» **GIVEN DATA**:

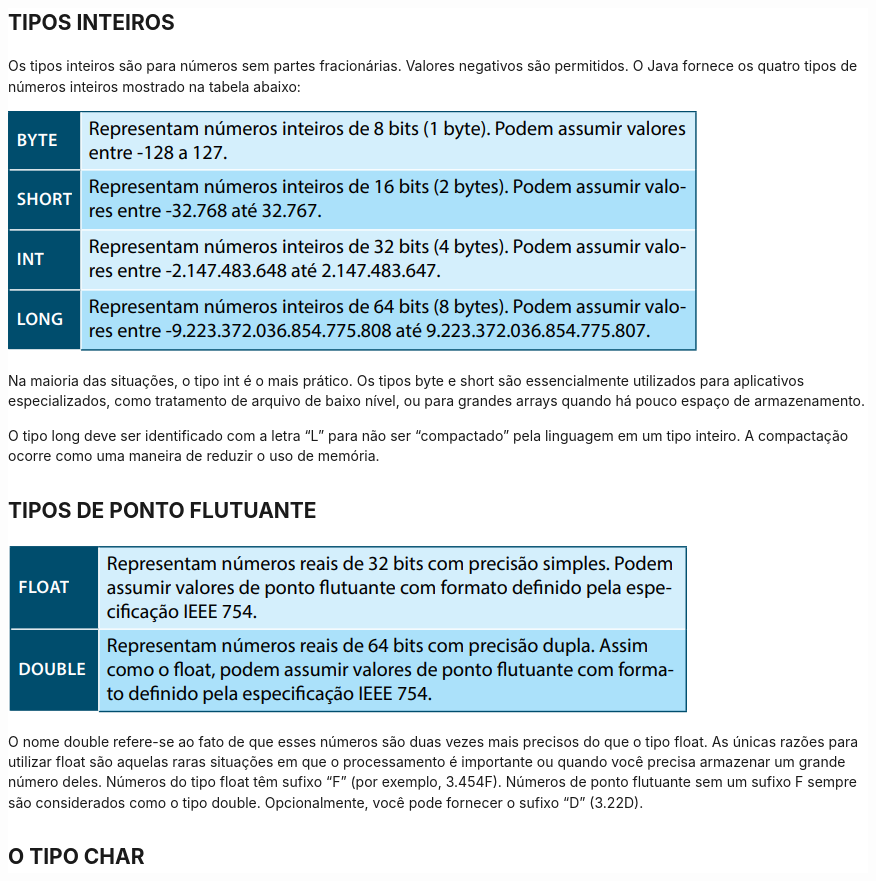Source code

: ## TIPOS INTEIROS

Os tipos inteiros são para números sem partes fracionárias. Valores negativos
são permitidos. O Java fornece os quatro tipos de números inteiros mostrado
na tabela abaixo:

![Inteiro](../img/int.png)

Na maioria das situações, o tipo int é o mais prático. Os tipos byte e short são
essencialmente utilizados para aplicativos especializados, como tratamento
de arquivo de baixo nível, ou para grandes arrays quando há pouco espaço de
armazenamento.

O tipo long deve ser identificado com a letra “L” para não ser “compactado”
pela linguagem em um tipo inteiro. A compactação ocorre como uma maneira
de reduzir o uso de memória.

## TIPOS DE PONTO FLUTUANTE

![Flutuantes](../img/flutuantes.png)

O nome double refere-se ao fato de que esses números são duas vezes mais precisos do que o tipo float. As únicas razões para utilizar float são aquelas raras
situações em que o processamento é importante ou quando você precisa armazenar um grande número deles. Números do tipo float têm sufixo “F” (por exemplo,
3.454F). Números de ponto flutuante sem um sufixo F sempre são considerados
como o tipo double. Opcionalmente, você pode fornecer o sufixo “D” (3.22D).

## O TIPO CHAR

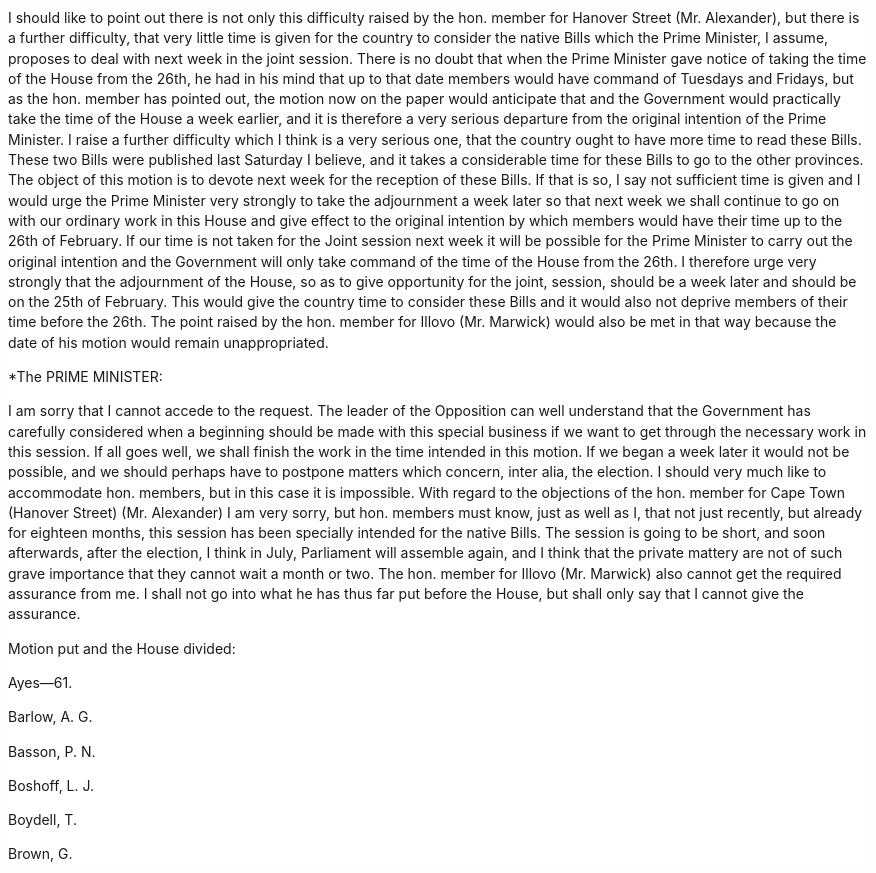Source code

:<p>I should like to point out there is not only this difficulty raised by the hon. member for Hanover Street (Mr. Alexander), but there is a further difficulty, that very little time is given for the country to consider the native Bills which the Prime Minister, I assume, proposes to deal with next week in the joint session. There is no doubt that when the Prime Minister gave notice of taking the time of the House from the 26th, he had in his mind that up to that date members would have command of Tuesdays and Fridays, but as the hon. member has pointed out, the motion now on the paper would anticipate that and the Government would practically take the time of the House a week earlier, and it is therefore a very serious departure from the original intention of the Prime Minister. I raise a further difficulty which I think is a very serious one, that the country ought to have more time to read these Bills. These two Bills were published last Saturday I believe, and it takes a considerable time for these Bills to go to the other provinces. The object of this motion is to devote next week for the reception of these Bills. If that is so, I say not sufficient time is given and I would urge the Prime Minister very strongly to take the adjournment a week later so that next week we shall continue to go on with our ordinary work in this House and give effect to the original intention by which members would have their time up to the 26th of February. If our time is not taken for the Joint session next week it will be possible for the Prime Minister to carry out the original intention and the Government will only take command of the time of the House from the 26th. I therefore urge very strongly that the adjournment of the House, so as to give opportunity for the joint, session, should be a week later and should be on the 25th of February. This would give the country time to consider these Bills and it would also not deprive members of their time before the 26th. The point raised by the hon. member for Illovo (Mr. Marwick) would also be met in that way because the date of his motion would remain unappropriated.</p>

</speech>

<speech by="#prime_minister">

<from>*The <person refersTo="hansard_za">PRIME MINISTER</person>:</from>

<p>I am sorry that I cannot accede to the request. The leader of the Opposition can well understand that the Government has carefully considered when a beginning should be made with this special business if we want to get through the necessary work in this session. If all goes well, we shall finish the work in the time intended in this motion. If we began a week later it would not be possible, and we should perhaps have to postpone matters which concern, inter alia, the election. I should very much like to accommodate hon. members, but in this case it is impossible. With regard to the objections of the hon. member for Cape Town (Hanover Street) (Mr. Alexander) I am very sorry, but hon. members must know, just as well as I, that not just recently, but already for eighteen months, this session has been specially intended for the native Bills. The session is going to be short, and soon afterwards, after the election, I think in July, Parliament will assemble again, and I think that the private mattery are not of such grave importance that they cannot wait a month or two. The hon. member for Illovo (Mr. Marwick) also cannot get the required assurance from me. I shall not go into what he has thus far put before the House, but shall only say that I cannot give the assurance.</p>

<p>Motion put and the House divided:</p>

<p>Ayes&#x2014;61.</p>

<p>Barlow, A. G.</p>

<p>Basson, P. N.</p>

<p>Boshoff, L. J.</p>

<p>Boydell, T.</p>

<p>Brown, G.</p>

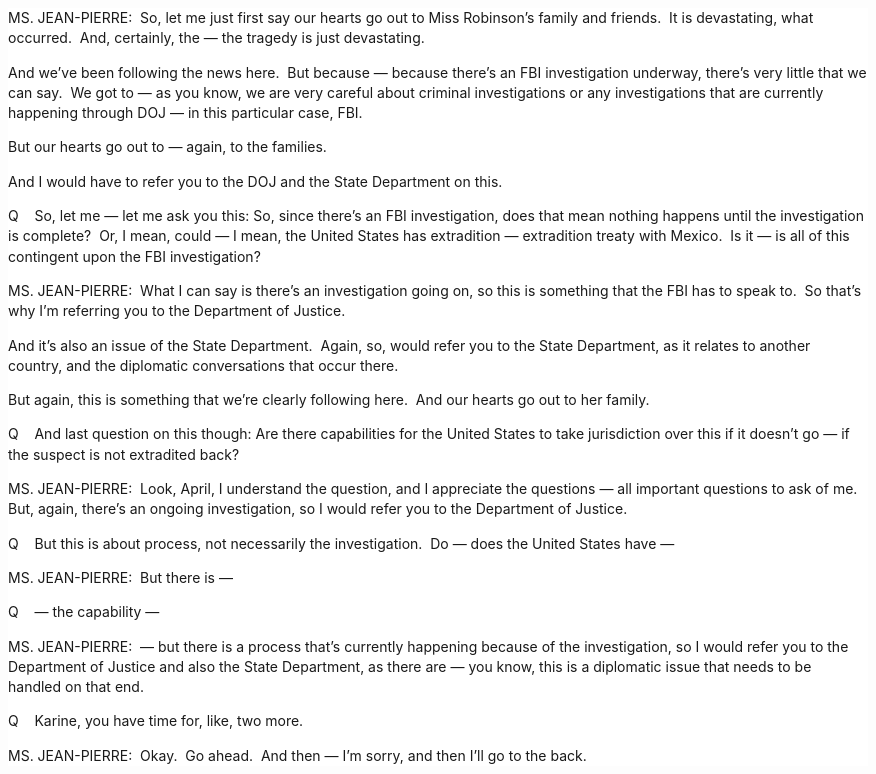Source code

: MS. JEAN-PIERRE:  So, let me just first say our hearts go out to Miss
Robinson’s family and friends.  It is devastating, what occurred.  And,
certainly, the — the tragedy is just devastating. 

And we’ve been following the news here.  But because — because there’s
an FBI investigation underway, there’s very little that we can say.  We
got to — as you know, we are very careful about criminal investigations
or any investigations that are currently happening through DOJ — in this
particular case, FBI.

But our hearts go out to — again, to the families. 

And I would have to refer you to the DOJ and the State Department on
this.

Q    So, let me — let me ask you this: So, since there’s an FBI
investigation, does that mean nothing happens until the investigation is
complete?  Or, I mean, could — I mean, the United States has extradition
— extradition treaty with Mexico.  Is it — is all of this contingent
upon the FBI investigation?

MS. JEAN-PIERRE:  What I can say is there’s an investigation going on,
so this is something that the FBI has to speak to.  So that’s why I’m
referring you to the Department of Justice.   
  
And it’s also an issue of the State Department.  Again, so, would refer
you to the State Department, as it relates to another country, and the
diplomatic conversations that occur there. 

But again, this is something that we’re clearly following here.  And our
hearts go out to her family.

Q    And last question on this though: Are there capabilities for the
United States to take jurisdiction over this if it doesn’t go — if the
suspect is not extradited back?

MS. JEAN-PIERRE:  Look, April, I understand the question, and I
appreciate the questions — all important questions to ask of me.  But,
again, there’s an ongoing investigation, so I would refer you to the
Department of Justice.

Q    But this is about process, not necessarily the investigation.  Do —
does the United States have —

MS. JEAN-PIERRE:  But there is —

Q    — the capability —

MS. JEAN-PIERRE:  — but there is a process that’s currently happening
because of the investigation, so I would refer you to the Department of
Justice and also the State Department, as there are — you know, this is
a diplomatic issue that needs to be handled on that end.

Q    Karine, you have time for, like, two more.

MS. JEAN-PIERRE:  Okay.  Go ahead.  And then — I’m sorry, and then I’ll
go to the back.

...

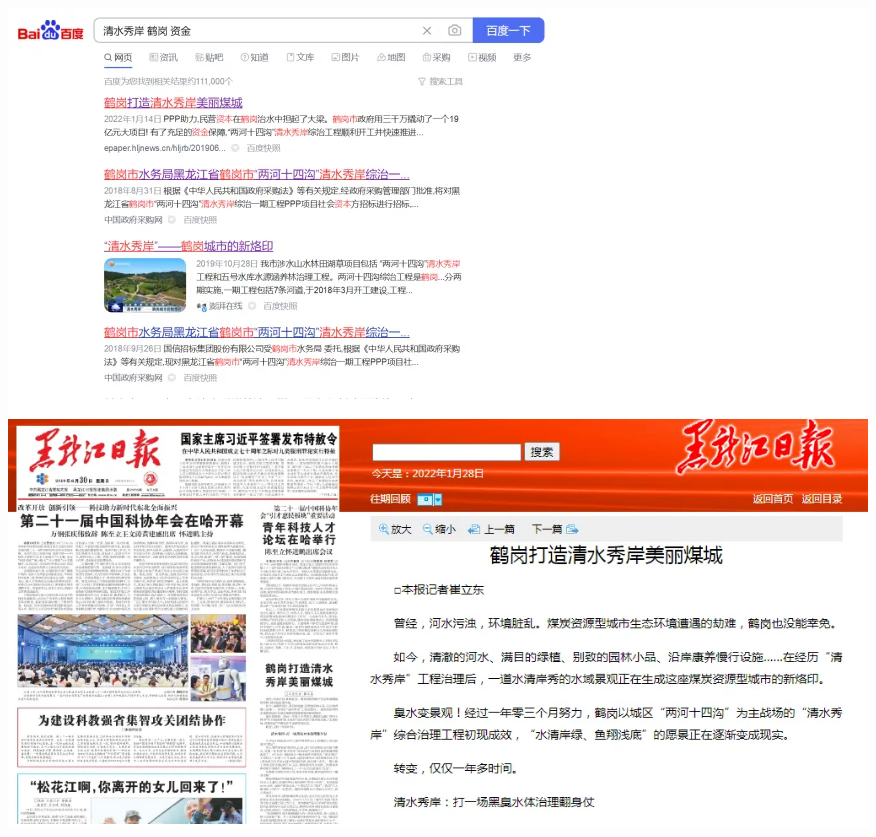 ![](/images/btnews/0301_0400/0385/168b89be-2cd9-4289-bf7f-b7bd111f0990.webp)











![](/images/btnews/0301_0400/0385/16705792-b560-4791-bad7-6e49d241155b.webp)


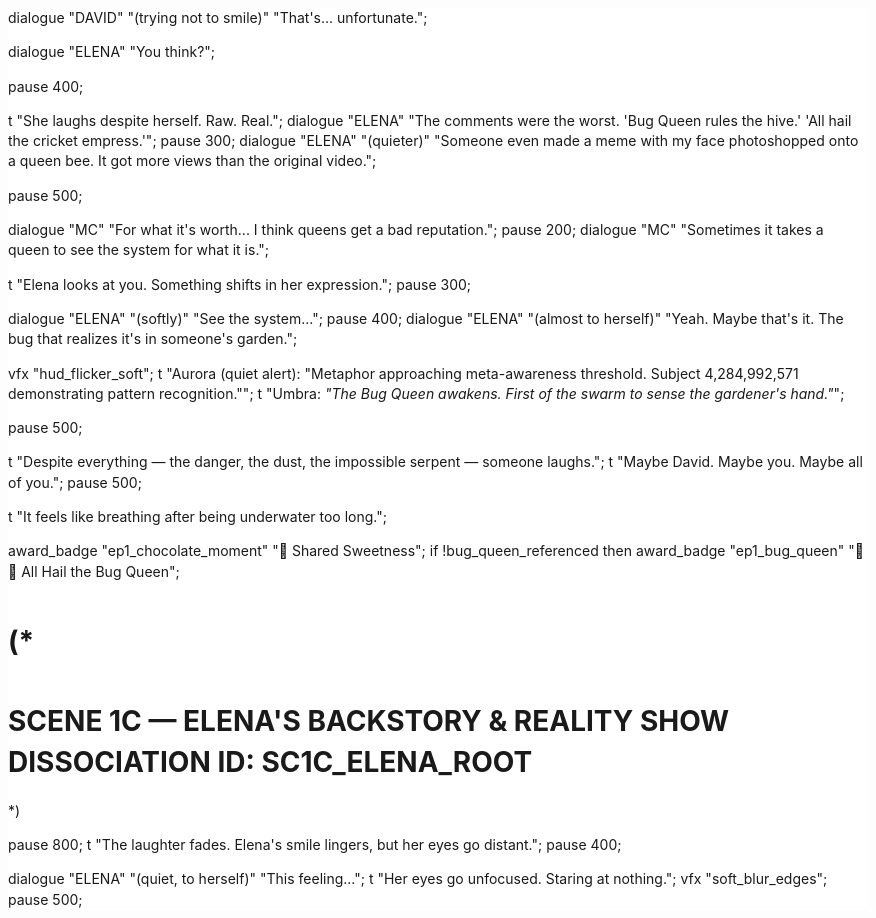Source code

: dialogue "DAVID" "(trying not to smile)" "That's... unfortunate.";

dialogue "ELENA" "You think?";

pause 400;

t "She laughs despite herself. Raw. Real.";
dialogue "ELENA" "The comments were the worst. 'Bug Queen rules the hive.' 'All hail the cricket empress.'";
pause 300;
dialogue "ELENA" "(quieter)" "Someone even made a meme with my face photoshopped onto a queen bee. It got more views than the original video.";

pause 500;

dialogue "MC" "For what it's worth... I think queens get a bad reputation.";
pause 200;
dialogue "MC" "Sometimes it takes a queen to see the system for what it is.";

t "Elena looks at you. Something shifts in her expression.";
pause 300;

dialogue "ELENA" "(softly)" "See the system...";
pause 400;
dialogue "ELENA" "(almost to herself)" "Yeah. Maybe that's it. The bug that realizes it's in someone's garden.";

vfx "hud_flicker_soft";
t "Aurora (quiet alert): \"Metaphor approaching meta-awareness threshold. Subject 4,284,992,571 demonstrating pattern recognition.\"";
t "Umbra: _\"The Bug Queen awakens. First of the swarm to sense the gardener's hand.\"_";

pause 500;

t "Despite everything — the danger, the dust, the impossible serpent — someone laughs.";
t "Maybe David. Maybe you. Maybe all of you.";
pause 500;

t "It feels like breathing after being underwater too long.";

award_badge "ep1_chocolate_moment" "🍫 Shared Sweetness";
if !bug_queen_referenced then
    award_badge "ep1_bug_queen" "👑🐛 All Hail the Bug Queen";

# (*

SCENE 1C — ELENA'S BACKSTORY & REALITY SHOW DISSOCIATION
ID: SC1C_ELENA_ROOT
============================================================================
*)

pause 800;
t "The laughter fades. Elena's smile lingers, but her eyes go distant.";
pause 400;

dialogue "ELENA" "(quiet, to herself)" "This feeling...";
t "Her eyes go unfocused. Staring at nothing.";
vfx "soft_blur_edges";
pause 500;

» **WORK REQUIRED**: Each line of the entries above that has the word "system" is to be copied.

» **OUTPUT OF THE TASK**:
dialogue "MC" "Sometimes it takes a queen to see the system for what it is.";
dialogue "ELENA" "(softly)" "See the system...";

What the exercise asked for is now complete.